GenAI Models Capture Urban Science but Oversimplify Complexity
Yecheng Zhang, Rong Zhao, Zimu Huang, Xinyu Wang, Yue Ma, Ying Long
TL;DR
AI4US introduces a Generate-Evaluate-Calibrate workflow to test GenAI's utility as a virtual laboratory for urban science, assessing both symbolic (theory-driven) and perceptual (scene-based) data. The study finds that GenAI can reproduce core urban patterns, such as scaling and center-periphery decay, and can mimic qualitative vitality, yet the synthetic outputs tend to be homogenous and biased in parameterization, creating Mirage cities. A post-hoc calibration based on Optimal Transport significantly improves distributional fidelity and, together with targeted prompting, brings outputs closer to empirical data, though GenAI is not yet a true world model. The work outlines a practical hybrid research path where generative priors enable rapid theory exploration and hypothesis generation, while calibration and causal urban simulators provide the depth and validity needed for robust urban science.
Abstract
Generative artificial intelligence (GenAI) models are increasingly used for scientific data generation, yet their alignment with empirical knowledge in urban science remains unclear.
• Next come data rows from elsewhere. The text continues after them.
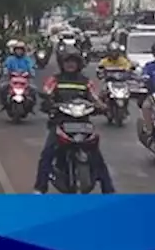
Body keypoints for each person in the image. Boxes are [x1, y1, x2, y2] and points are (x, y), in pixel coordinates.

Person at [33, 50, 115, 194]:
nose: (70, 64)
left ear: (78, 64)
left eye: (73, 62)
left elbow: (95, 97)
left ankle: (108, 190)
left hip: (83, 123)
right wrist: (48, 103)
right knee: (47, 154)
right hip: (61, 122)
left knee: (97, 157)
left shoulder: (85, 81)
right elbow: (47, 92)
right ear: (62, 64)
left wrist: (102, 107)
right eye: (67, 62)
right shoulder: (55, 80)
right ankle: (40, 188)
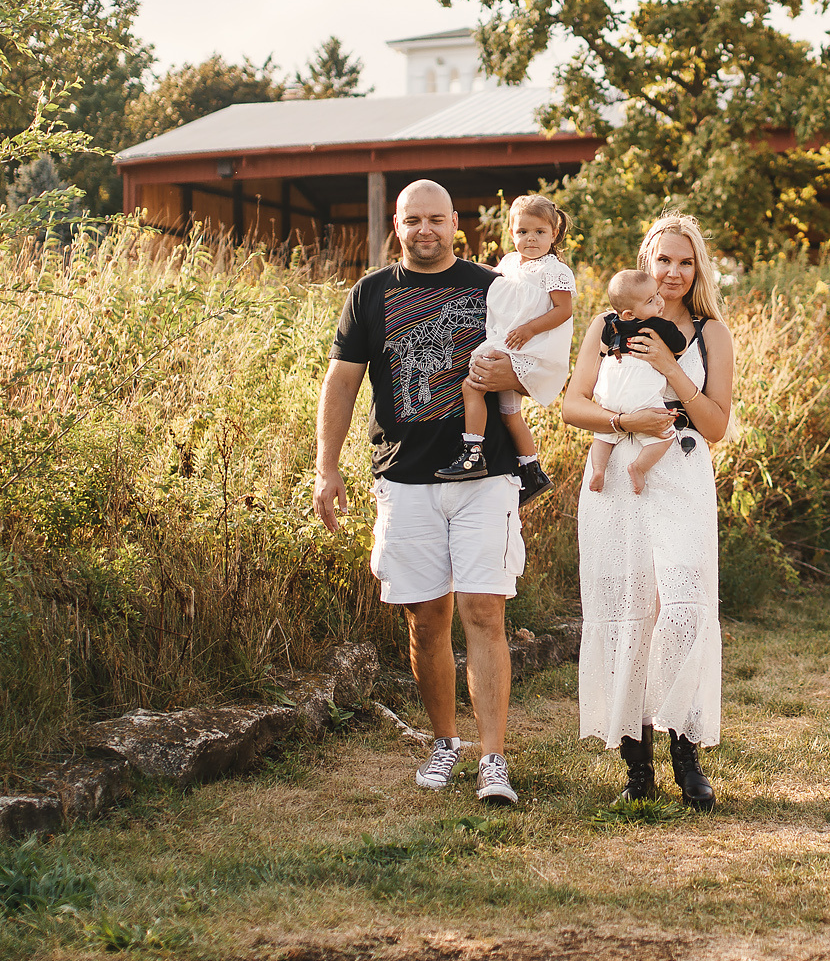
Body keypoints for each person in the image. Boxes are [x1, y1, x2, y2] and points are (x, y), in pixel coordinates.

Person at [314, 179, 520, 805]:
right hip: (403, 478)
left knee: (483, 612)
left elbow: (535, 373)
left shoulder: (495, 289)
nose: (425, 230)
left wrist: (505, 370)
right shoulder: (370, 295)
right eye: (413, 220)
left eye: (436, 219)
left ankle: (493, 760)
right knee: (426, 619)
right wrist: (327, 467)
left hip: (486, 475)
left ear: (457, 222)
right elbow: (343, 383)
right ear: (397, 225)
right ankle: (444, 742)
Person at [556, 212, 735, 811]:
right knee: (629, 608)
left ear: (698, 267)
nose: (674, 273)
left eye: (686, 262)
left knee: (681, 606)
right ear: (646, 263)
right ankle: (637, 768)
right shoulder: (607, 326)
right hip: (617, 481)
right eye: (664, 261)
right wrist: (622, 422)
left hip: (680, 473)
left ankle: (686, 755)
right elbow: (572, 406)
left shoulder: (711, 334)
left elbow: (715, 425)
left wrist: (670, 368)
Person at [437, 195, 576, 500]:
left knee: (472, 385)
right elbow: (493, 277)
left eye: (539, 232)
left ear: (553, 235)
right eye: (522, 231)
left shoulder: (554, 270)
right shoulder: (511, 262)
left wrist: (530, 328)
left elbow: (562, 310)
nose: (530, 239)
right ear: (511, 234)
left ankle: (473, 452)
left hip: (529, 346)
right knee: (509, 414)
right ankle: (532, 470)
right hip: (510, 341)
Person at [585, 268, 691, 495]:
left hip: (608, 390)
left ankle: (599, 469)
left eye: (657, 296)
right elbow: (680, 346)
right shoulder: (658, 324)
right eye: (651, 300)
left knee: (603, 435)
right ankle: (638, 468)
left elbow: (603, 350)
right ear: (629, 314)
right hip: (639, 391)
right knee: (664, 436)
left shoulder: (610, 324)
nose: (659, 303)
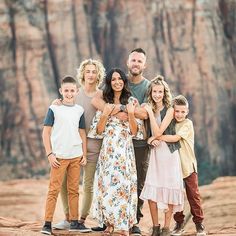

Here, we introduce AI4US (Artificial Intelligence for Urban Science), a framework that systematically evaluates leading GenAI models by testing their fidelity in generating both symbolic and perceptual urban data. For the symbolic domain, we benchmark generated data against foundational urban theories concerning scale, space, and morphology. For the perceptual domain, we validate the models' visual judgments against human benchmarks and, critically, leverage their generative control to conduct in causal experiments on urban perception. Our findings show that while GenAI models reproduce core theoretical patterns, the generated data exhibit crucial limitations: poor diversity, systematic parametric deviations, and improvement from prompt engineering. To address this, we introduce a post-hoc calibration procedure using optimal transport, which produces synthetic symbolic datasets with demonstrably higher fidelity.